═══ Given information ═══
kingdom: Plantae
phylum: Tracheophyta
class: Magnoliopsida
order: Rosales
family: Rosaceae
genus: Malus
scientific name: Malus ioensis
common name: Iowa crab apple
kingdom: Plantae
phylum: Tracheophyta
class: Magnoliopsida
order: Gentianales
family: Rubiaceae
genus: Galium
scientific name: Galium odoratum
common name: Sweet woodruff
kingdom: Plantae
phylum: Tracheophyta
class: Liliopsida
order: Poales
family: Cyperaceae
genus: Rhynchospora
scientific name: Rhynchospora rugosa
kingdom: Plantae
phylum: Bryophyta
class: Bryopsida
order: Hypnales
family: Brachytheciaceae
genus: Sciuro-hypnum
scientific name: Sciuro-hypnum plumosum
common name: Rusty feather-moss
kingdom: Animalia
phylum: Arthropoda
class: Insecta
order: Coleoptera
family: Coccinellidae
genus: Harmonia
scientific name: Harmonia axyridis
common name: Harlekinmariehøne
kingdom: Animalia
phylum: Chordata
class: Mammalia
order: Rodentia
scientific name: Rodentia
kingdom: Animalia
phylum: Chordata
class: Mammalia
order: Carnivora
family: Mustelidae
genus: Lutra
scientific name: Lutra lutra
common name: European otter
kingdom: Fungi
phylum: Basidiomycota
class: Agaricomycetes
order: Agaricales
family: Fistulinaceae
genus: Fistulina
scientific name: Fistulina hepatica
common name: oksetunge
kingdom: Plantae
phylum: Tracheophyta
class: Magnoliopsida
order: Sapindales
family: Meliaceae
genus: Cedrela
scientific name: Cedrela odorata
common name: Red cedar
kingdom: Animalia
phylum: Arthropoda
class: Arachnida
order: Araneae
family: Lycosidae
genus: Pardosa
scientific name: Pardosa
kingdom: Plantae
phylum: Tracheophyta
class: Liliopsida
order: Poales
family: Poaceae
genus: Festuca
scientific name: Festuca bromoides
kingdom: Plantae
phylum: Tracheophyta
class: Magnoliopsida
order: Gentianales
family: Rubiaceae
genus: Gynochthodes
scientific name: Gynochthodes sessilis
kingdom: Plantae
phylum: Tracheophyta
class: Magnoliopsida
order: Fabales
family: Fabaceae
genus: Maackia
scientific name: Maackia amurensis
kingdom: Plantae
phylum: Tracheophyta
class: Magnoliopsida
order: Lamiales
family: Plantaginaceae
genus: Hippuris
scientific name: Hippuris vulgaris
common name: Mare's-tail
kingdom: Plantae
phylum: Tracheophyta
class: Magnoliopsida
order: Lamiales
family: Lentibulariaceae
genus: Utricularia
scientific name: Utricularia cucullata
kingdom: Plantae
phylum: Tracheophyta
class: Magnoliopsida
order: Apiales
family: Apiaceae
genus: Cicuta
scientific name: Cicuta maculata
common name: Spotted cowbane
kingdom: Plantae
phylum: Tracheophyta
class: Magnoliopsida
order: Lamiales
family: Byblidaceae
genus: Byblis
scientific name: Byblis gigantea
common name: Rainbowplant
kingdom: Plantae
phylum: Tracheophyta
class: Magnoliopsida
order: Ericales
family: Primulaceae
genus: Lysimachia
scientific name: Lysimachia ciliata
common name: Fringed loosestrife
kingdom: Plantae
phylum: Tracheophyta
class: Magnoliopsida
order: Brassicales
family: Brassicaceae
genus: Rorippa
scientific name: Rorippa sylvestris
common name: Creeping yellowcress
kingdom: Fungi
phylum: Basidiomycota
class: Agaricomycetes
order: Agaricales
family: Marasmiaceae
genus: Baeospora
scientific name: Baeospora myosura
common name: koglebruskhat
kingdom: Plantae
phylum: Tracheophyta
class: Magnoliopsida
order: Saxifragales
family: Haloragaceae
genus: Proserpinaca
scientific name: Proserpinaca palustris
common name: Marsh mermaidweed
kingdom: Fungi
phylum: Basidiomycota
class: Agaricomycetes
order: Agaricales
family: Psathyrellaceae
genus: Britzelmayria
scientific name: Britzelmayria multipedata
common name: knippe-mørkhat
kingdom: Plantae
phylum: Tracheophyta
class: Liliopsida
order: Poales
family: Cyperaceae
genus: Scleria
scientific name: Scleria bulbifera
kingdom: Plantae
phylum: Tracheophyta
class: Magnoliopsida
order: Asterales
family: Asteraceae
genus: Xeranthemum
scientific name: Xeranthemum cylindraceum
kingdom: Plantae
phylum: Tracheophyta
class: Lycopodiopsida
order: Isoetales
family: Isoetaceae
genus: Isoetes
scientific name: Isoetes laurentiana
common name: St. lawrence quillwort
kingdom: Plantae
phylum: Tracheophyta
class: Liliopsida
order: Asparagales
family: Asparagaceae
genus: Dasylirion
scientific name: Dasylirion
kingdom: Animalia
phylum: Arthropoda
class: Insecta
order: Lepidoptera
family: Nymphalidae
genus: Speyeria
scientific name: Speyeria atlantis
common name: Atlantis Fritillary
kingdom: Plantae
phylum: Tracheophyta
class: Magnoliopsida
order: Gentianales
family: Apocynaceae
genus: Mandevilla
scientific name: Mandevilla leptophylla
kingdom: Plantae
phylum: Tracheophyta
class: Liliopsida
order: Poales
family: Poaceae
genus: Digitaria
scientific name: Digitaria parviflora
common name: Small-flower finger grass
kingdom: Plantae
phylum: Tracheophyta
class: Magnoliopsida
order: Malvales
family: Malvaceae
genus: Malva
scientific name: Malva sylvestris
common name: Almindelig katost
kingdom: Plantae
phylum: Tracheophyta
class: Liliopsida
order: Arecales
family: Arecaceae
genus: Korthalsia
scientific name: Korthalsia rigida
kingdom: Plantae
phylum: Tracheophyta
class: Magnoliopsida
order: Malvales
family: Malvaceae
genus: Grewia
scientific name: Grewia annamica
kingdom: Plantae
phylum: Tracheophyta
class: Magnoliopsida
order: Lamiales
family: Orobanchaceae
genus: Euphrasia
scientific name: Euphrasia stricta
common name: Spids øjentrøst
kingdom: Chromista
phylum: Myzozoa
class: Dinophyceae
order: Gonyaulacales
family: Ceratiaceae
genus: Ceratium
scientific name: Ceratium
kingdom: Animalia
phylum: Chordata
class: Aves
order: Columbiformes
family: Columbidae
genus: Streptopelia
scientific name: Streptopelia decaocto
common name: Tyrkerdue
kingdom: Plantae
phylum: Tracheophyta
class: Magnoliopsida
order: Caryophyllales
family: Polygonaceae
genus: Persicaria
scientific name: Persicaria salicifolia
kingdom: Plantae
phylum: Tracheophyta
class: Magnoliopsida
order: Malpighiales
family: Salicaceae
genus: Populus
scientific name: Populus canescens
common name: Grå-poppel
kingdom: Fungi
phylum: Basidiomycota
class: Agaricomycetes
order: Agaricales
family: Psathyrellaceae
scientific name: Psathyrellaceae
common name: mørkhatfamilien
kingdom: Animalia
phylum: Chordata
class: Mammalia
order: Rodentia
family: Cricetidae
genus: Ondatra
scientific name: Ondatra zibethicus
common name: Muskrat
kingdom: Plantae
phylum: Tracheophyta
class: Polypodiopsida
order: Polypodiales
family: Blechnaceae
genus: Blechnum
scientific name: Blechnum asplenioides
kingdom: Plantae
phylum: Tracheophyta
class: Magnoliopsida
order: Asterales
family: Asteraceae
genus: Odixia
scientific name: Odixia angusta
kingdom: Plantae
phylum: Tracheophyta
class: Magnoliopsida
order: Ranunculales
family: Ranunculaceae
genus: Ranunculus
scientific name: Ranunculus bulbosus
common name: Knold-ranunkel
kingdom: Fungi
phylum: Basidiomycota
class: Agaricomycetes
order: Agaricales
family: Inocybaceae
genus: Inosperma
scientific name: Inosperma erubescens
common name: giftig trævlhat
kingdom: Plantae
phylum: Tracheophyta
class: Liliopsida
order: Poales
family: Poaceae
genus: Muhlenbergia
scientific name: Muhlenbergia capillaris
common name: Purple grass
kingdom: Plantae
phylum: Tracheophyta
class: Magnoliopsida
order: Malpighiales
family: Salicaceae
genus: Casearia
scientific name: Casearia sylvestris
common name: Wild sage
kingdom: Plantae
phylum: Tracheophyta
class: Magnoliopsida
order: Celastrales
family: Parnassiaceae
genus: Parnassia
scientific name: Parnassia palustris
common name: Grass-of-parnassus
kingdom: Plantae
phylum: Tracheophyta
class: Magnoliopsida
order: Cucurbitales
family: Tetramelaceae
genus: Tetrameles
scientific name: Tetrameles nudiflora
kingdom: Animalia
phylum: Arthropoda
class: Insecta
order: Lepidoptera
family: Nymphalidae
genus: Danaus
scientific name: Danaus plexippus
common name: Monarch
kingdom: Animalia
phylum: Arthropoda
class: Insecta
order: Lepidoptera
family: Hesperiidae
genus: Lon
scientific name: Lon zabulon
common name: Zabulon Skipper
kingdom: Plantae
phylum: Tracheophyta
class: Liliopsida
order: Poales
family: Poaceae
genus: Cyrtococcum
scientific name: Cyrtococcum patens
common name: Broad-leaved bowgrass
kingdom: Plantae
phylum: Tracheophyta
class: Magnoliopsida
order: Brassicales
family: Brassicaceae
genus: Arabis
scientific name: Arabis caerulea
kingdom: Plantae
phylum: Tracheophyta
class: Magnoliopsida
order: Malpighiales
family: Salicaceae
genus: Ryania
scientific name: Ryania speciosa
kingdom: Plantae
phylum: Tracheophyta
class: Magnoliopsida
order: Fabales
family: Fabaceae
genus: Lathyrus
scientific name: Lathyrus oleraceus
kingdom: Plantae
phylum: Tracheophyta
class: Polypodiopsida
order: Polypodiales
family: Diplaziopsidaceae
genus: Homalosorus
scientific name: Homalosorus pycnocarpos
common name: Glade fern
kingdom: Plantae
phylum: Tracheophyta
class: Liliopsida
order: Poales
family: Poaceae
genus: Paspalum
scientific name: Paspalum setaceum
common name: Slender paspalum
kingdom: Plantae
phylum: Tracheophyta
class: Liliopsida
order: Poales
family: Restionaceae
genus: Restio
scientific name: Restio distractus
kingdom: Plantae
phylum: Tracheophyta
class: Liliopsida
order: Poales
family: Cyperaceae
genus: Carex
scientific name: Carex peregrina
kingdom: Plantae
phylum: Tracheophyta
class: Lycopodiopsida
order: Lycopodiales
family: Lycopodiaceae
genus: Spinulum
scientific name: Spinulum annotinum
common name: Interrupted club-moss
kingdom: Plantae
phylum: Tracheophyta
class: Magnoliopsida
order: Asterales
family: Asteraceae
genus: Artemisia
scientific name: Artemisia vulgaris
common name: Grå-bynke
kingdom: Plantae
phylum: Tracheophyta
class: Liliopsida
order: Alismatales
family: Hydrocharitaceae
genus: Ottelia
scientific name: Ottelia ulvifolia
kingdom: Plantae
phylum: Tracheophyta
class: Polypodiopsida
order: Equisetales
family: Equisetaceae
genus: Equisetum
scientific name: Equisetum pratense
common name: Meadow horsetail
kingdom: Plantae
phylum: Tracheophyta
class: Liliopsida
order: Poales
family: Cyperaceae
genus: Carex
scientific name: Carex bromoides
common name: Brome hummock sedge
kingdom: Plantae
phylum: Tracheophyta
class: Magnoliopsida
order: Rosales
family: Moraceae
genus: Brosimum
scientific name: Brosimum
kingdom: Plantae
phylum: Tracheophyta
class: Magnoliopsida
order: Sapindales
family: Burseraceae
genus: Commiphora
═══
▶ **Goal of the exercise**
Reproduce the records verbatim, from the first line through the line containing "scientific name: Harmonia axyridis", with both ends included.

▶ **Completed task**
kingdom: Plantae
phylum: Tracheophyta
class: Magnoliopsida
order: Rosales
family: Rosaceae
genus: Malus
scientific name: Malus ioensis
common name: Iowa crab apple
kingdom: Plantae
phylum: Tracheophyta
class: Magnoliopsida
order: Gentianales
family: Rubiaceae
genus: Galium
scientific name: Galium odoratum
common name: Sweet woodruff
kingdom: Plantae
phylum: Tracheophyta
class: Liliopsida
order: Poales
family: Cyperaceae
genus: Rhynchospora
scientific name: Rhynchospora rugosa
kingdom: Plantae
phylum: Bryophyta
class: Bryopsida
order: Hypnales
family: Brachytheciaceae
genus: Sciuro-hypnum
scientific name: Sciuro-hypnum plumosum
common name: Rusty feather-moss
kingdom: Animalia
phylum: Arthropoda
class: Insecta
order: Coleoptera
family: Coccinellidae
genus: Harmonia
scientific name: Harmonia axyridis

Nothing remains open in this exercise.